In a new study, researchers have combined “liquid biopsy”, epigenetic alterations and machine learning to develop a blood test to detect and classify cancer at its earliest stages.
The study was led by cancer scientists Dr. Daniel De Carvalho at Princess Margaret Cancer Centre, University Health Network.
The findings describe not only a way to detect cancer, but hold the promise of being able to find it earlier when it is more easily treated and long before symptoms ever appear.
A major problem in cancer is how to detect it early.
It has been a ‘needle in the haystack’ problem of how to find that one-in-a-billion cancer-specific mutation in the blood, especially at earlier stages, where the amount of tumor DNA in the blood is minimal.
By profiling epigenetic alterations instead of mutations, the team was able to identify thousands of modifications unique to each cancer type.
Then, they used a big data approach and applied machine learning to create classifiers able to identify the presence of cancer-derived DNA within blood samples and to determine what cancer type.
This basically turns the ‘one needle in the haystack’ problem into a more solvable ‘thousands of needles in the haystack’, where the computer just needs to find a few needles to define which haystack has needles.
The researchers tracked the cancer origin and type by comparing 300 patient tumor samples from seven disease sites (lung, pancreatic, colorectal, breast, leukemia, bladder and kidney) and samples from healthy donors with the analysis of cell-free DNA circulating in the blood plasma.

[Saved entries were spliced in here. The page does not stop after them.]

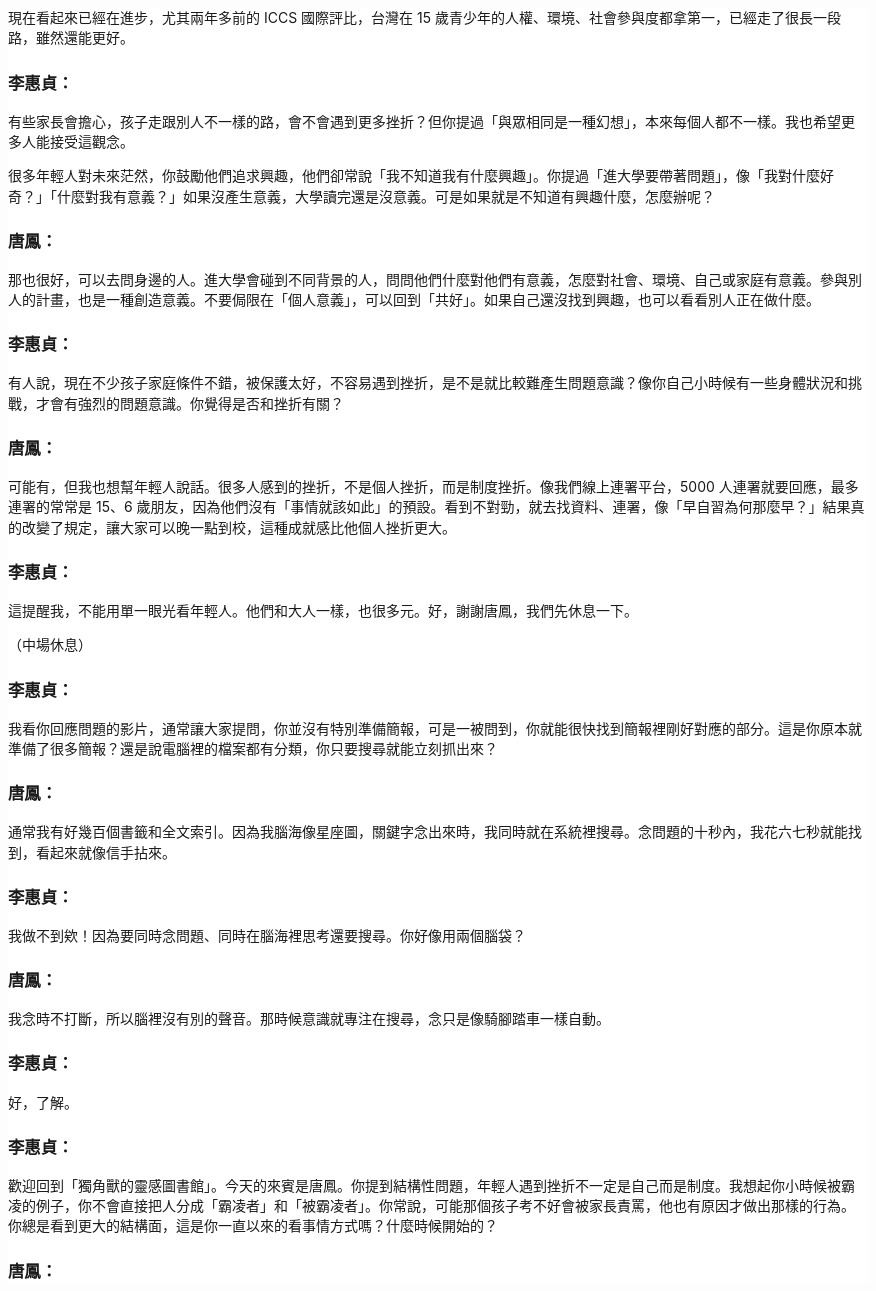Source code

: 現在看起來已經在進步，尤其兩年多前的 ICCS 國際評比，台灣在 15 歲青少年的人權、環境、社會參與度都拿第一，已經走了很長一段路，雖然還能更好。

### 李惠貞：

有些家長會擔心，孩子走跟別人不一樣的路，會不會遇到更多挫折？但你提過「與眾相同是一種幻想」，本來每個人都不一樣。我也希望更多人能接受這觀念。

很多年輕人對未來茫然，你鼓勵他們追求興趣，他們卻常說「我不知道我有什麼興趣」。你提過「進大學要帶著問題」，像「我對什麼好奇？」「什麼對我有意義？」如果沒產生意義，大學讀完還是沒意義。可是如果就是不知道有興趣什麼，怎麼辦呢？

### 唐鳳：

那也很好，可以去問身邊的人。進大學會碰到不同背景的人，問問他們什麼對他們有意義，怎麼對社會、環境、自己或家庭有意義。參與別人的計畫，也是一種創造意義。不要侷限在「個人意義」，可以回到「共好」。如果自己還沒找到興趣，也可以看看別人正在做什麼。

### 李惠貞：

有人說，現在不少孩子家庭條件不錯，被保護太好，不容易遇到挫折，是不是就比較難產生問題意識？像你自己小時候有一些身體狀況和挑戰，才會有強烈的問題意識。你覺得是否和挫折有關？

### 唐鳳：

可能有，但我也想幫年輕人說話。很多人感到的挫折，不是個人挫折，而是制度挫折。像我們線上連署平台，5000 人連署就要回應，最多連署的常常是 15、6 歲朋友，因為他們沒有「事情就該如此」的預設。看到不對勁，就去找資料、連署，像「早自習為何那麼早？」結果真的改變了規定，讓大家可以晚一點到校，這種成就感比他個人挫折更大。

### 李惠貞：

這提醒我，不能用單一眼光看年輕人。他們和大人一樣，也很多元。好，謝謝唐鳳，我們先休息一下。

（中場休息）

### 李惠貞：

我看你回應問題的影片，通常讓大家提問，你並沒有特別準備簡報，可是一被問到，你就能很快找到簡報裡剛好對應的部分。這是你原本就準備了很多簡報？還是說電腦裡的檔案都有分類，你只要搜尋就能立刻抓出來？

### 唐鳳：

通常我有好幾百個書籤和全文索引。因為我腦海像星座圖，關鍵字念出來時，我同時就在系統裡搜尋。念問題的十秒內，我花六七秒就能找到，看起來就像信手拈來。

### 李惠貞：

我做不到欸！因為要同時念問題、同時在腦海裡思考還要搜尋。你好像用兩個腦袋？

### 唐鳳：

我念時不打斷，所以腦裡沒有別的聲音。那時候意識就專注在搜尋，念只是像騎腳踏車一樣自動。

### 李惠貞：

好，了解。

### 李惠貞：

歡迎回到「獨角獸的靈感圖書館」。今天的來賓是唐鳳。你提到結構性問題，年輕人遇到挫折不一定是自己而是制度。我想起你小時候被霸凌的例子，你不會直接把人分成「霸凌者」和「被霸凌者」。你常說，可能那個孩子考不好會被家長責罵，他也有原因才做出那樣的行為。你總是看到更大的結構面，這是你一直以來的看事情方式嗎？什麼時候開始的？

### 唐鳳：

In each sample, the “floating” plasma DNA matched the tumor DNA.
The team has since expanded the research and has now profiled and successfully matched more than 700 tumor and blood samples from more cancer types.
Their next steps to further validate this approach include analyzing data from large population health research studies already underway in several countries, where blood samples were collected months to years before cancer diagnosis.
Then the approach will need to be ultimately validated in prospective studies for cancer screening.
The findings are published in Nature.